Insurance is one of the engine rooms of the global economy.
The industry, used by most and given its due credit by few, underlies business as we know it, transferring the risk of catastrophic failures or unforeseen events into a separate market.
That market forms the backbone of everything, from the ability of drivers to move from one place to another without fear that the actions of another will cause significant financial loss, to helping multinational businesses weather natural disasters.
In many cases, it is compulsory to have insurance cover. And where it isn’t required, it is highly advisable to have it anyway.
But how do you cover an industry like crypto?
For the digital asset market, insurance has proved something of a conundrum. As the sector has surged in value, the need for coverage has grown, but it has not proven easy.
The thing is, insurers rely on historical data and some form of comprehensive risk analysis to provide reasonably-priced coverage.
As a completely new economic paradigm, crypto can’t provide that.
Throw into the mix the lack of regulation around the sector, and fears of getting wrapped up in illicit activity, and you can see why the options available to the market have not kept up with its growing role in the economy.
However, things are beginning to change. As crypto matures and integrates more with the wider business world, more insurers are beginning to offer the type of coverage the market needs.

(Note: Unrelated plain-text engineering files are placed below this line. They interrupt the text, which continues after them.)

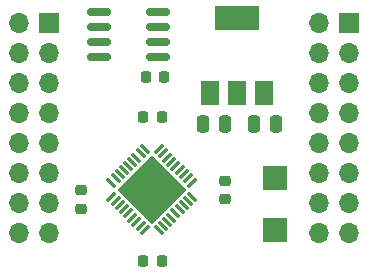
<source format=gbr>
%TF.GenerationSoftware,KiCad,Pcbnew,7.0.7-2.fc38*%
%TF.CreationDate,2023-11-16T23:21:00-08:00*%
%TF.ProjectId,TinySparrow,54696e79-5370-4617-9272-6f772e6b6963,rev?*%
%TF.SameCoordinates,Original*%
%TF.FileFunction,Soldermask,Top*%
%TF.FilePolarity,Negative*%
%FSLAX46Y46*%
G04 Gerber Fmt 4.6, Leading zero omitted, Abs format (unit mm)*
G04 Created by KiCad (PCBNEW 7.0.7-2.fc38) date 2023-11-16 23:21:00*
%MOMM*%
%LPD*%
G01*
G04 APERTURE LIST*
G04 Aperture macros list*
%AMRoundRect*
0 Rectangle with rounded corners*
0 $1 Rounding radius*
0 $2 $3 $4 $5 $6 $7 $8 $9 X,Y pos of 4 corners*
0 Add a 4 corners polygon primitive as box body*
4,1,4,$2,$3,$4,$5,$6,$7,$8,$9,$2,$3,0*
0 Add four circle primitives for the rounded corners*
1,1,$1+$1,$2,$3*
1,1,$1+$1,$4,$5*
1,1,$1+$1,$6,$7*
1,1,$1+$1,$8,$9*
0 Add four rect primitives between the rounded corners*
20,1,$1+$1,$2,$3,$4,$5,0*
20,1,$1+$1,$4,$5,$6,$7,0*
20,1,$1+$1,$6,$7,$8,$9,0*
20,1,$1+$1,$8,$9,$2,$3,0*%
%AMRotRect*
0 Rectangle, with rotation*
0 The origin of the aperture is its center*
0 $1 length*
0 $2 width*
0 $3 Rotation angle, in degrees counterclockwise*
0 Add horizontal line*
21,1,$1,$2,0,0,$3*%
G04 Aperture macros list end*
%ADD10RoundRect,0.250000X0.250000X0.475000X-0.250000X0.475000X-0.250000X-0.475000X0.250000X-0.475000X0*%
%ADD11RoundRect,0.062500X-0.291682X-0.380070X0.380070X0.291682X0.291682X0.380070X-0.380070X-0.291682X0*%
%ADD12RoundRect,0.062500X0.291682X-0.380070X0.380070X-0.291682X-0.291682X0.380070X-0.380070X0.291682X0*%
%ADD13RotRect,4.100000X4.100000X45.000000*%
%ADD14R,2.000000X2.000000*%
%ADD15RoundRect,0.225000X0.225000X0.250000X-0.225000X0.250000X-0.225000X-0.250000X0.225000X-0.250000X0*%
%ADD16RoundRect,0.225000X-0.250000X0.225000X-0.250000X-0.225000X0.250000X-0.225000X0.250000X0.225000X0*%
%ADD17RoundRect,0.225000X0.250000X-0.225000X0.250000X0.225000X-0.250000X0.225000X-0.250000X-0.225000X0*%
%ADD18RoundRect,0.225000X-0.225000X-0.250000X0.225000X-0.250000X0.225000X0.250000X-0.225000X0.250000X0*%
%ADD19R,1.500000X2.000000*%
%ADD20R,3.800000X2.000000*%
%ADD21R,1.700000X1.700000*%
%ADD22O,1.700000X1.700000*%
%ADD23RoundRect,0.150000X0.825000X0.150000X-0.825000X0.150000X-0.825000X-0.150000X0.825000X-0.150000X0*%
G04 APERTURE END LIST*
D10*
%TO.C,C6*%
X187400000Y-93200000D03*
X185500000Y-93200000D03*
%TD*%
D11*
%TO.C,U1*%
X177748107Y-99360938D03*
X178101660Y-99714491D03*
X178455214Y-100068045D03*
X178808767Y-100421598D03*
X179162321Y-100775151D03*
X179515874Y-101128705D03*
X179869427Y-101482258D03*
X180222981Y-101835812D03*
X180576534Y-102189365D03*
D12*
X181760938Y-102189365D03*
X182114491Y-101835812D03*
X182468045Y-101482258D03*
X182821598Y-101128705D03*
X183175151Y-100775151D03*
X183528705Y-100421598D03*
X183882258Y-100068045D03*
X184235812Y-99714491D03*
X184589365Y-99360938D03*
D11*
X184589365Y-98176534D03*
X184235812Y-97822981D03*
X183882258Y-97469427D03*
X183528705Y-97115874D03*
X183175151Y-96762321D03*
X182821598Y-96408767D03*
X182468045Y-96055214D03*
X182114491Y-95701660D03*
X181760938Y-95348107D03*
D12*
X180576534Y-95348107D03*
X180222981Y-95701660D03*
X179869427Y-96055214D03*
X179515874Y-96408767D03*
X179162321Y-96762321D03*
X178808767Y-97115874D03*
X178455214Y-97469427D03*
X178101660Y-97822981D03*
X177748107Y-98176534D03*
D13*
X181168736Y-98768736D03*
%TD*%
D14*
%TO.C,D1*%
X191600000Y-97800102D03*
X191600000Y-102199898D03*
%TD*%
D15*
%TO.C,C5*%
X182200000Y-89200000D03*
X180650000Y-89200000D03*
%TD*%
%TO.C,C2*%
X182000000Y-104800000D03*
X180450000Y-104800000D03*
%TD*%
D16*
%TO.C,C4*%
X175200000Y-98825000D03*
X175200000Y-100375000D03*
%TD*%
D17*
%TO.C,C3*%
X187400000Y-99550000D03*
X187400000Y-98000000D03*
%TD*%
D10*
%TO.C,C7*%
X191700000Y-93200000D03*
X189800000Y-93200000D03*
%TD*%
D18*
%TO.C,C1*%
X180450000Y-92600000D03*
X182000000Y-92600000D03*
%TD*%
D19*
%TO.C,U2*%
X186100000Y-90550000D03*
X188400000Y-90550000D03*
D20*
X188400000Y-84250000D03*
D19*
X190700000Y-90550000D03*
%TD*%
D21*
%TO.C,J1*%
X172450000Y-84620000D03*
D22*
X169910000Y-84620000D03*
X172450000Y-87160000D03*
X169910000Y-87160000D03*
X172450000Y-89700000D03*
X169910000Y-89700000D03*
X172450000Y-92240000D03*
X169910000Y-92240000D03*
X172450000Y-94780000D03*
X169910000Y-94780000D03*
X172450000Y-97320000D03*
X169910000Y-97320000D03*
X172450000Y-99860000D03*
X169910000Y-99860000D03*
X172450000Y-102400000D03*
X169910000Y-102400000D03*
%TD*%
D23*
%TO.C,U3*%
X181675000Y-87505000D03*
X181675000Y-86235000D03*
X181675000Y-84965000D03*
X181675000Y-83695000D03*
X176725000Y-83695000D03*
X176725000Y-84965000D03*
X176725000Y-86235000D03*
X176725000Y-87505000D03*
%TD*%
D21*
%TO.C,J2*%
X197850000Y-84620000D03*
D22*
X195310000Y-84620000D03*
X197850000Y-87160000D03*
X195310000Y-87160000D03*
X197850000Y-89700000D03*
X195310000Y-89700000D03*
X197850000Y-92240000D03*
X195310000Y-92240000D03*
X197850000Y-94780000D03*
X195310000Y-94780000D03*
X197850000Y-97320000D03*
X195310000Y-97320000D03*
X197850000Y-99860000D03*
X195310000Y-99860000D03*
X197850000Y-102400000D03*
X195310000Y-102400000D03*
%TD*%
M02*

</source>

And DeFi native firms have come up with their own ways of providing cover, innovating in this segment of the cryptoasset world just as much as in other parts of the market.
So, how does crypto insurance work, and can you insure bitcoin, ether and other cryptoassets?
The problem of obtaining sufficiently large and reasonably priced insurance coverage has dogged the cryptoasset market for some time.
Back in the early days of the sector, insurance for crypto was to all intents and purposes unavailable; with the risks of total loss and incidents such as the collapse of the Mt Gox exchange in 2013, many insurers were put off from getting involved in crypto.
Eventually though, the opportunity and demand became too big to ignore.
Initially, commercially available insurance coverage mainly focused on cold storage.
With hot wallets connected to the blockchain, and exchanges deemed to be vulnerable to theft or manipulation, insurers only felt comfortable offering firms cover which was in their opinion secure, treated in a similar fashion to storing gold in a vault.
For crypto to become open to a broader audience, the reassurance of insurance is a key stepping stone.
Investors such as large institutions will not do business with firms which lack sufficient insurance coverage.
That applies to mainstream businesses as well, but is even more pertinent when it comes to cryptoassets.
If the pension managers, hedge funds and private equity firms are to put their millions to work in the market, they need to do so safe in the knowledge that should things come to the worst, there is a sufficient insurance package in place to protect their assets.
Similarly for retail users, you want to be certain that in the event an exchange or other provider is faced with an outage or other adverse unseen circumstance your assets will be covered.
We can split crypto insurance into two separate camps:
DeFi native platforms such as DAOs and mutuals
Commercial insurance coverage through markets such as Lloyd’s of London
There are numerous DeFi-native insurers who provide coverage for incidents such as smart contract failure denominated in cryptoassets.
Often these types of coverage utilize smart contracts and other crypto-based architectures to provide that cover, meaning that the premiums are calculated and claims distributed automatically using information from the blockchain.
For commercial insurance coverage at platforms such as Lloyd’s of London and others, the type and amount of insurance available varies depending on the company.
As of yet there are no industry-wide standards around wordings of policies or even to which segment of the market crypto cover belongs.
Sometimes the cover will be offered as ‘specie’ coverage, which is the insurance market used to cover high-value, portable items like diamonds, fine art or bullion.
With others, it can fall under cyber insurance underwriters, the insurance sub sector dedicated to covering risks such as hacks and ransomware, or even be covered under straight theft policies.
The limits of coverage on offer, and the premium paid, can vary widely, given that the market is still in development and demand far exceeds available supply.
The short answer here is yes- absolutely.
Anything of significant value to you is worth securing insurance coverage for. Given the amount of value locked into the crypto ecosystem, it is well worth scoping out your options for coverage – even if you are simply an individual investor.
As an exchange, trading firm or custody provider such as Qredo, insurance is one of the key value propositions which can unlock the potential of institutional investment in crypto.
Crypto insurance coverage helps mitigate against losses, but it also paints a more responsible, secure picture to regulators, many of whom are concerned about the potential for scams and unsecured losses in the market.
As cryptoassets are currently not covered by programs like the US Federal Deposit Insurance Corporation which provides backstops against the losses of bank deposits, private market insurance is needed to fill that void.
The good news is we have come a long way from the early days of crypto insurance where coverage was either nonexistent or only available at eye-watering premium levels.
More and more commercial insurance providers are beginning to offer crypto insurance coverage, and the market is likely to continue to grow significantly in the near future.
There are also a host of crypto-native platforms on the market, which can offer protection against loss of keys, physical damage or theft, and third-party claims.